Rising death rate prompts some in Congress to reassess "war on terror"

November 8, 2018

The United States' "war on terror" in Afghanistan, Pakistan and Iraq has directly killed at least 480,000 people since 2001, according to a new report by the Costs of War Project at Brown University. This is an increase of 113,000 over the last count, issued just two years ago.

Why it matters: After their victory in the midterms, House Democrats will try to advance a national security strategy emphasizing restraint and accountability for the costs of the war on terror. This new body count signals that, far from diminishing, the war is only intensifying.

Details: The tally includes civilians, U.S. and allied troops, local military and police forces, and militants. But it does not include those who have died indirectly because of war and war-related displacement — because, for example, of water loss, sewage and other infrastructural issues, and war-related disease. The number of indirect deaths is several times larger than that caused by direct violence, bringing the war's total death count to well over a million people. Public health-care systems and infrastructure in the war zones need to be repaired to mitigate the human toll of the wars.

Between the lines: Militants are included in this count because many of the people reported by U.S. and local forces as militants may actually have been civilians.
The report reveals that casualties among U.S. soldiers have declined, but this is in large part because the U.S. has transferred much of the ground combat to security forces in Iraq and Afghanistan.

What to watch: Research shows that governments become more careful when civilian deaths from "collateral damage" are reported on.
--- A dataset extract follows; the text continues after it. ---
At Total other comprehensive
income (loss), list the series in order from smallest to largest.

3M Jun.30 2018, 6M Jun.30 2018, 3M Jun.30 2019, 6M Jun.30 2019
A wave of Democrats now in control of the House plan to push for just that. Representative Ro Khanna says he wants to hold as many as three days of hearings with Trump's national security team to "justify, for the American people, what our mission is, what the costs are, what the risks are, and why we're there." Representative Adam Smith, poised to become chairman of the House Armed Services Committee, plans to increase oversight of the military, and others led by Representative Barbara Lee hope to end the war in Afghanistan.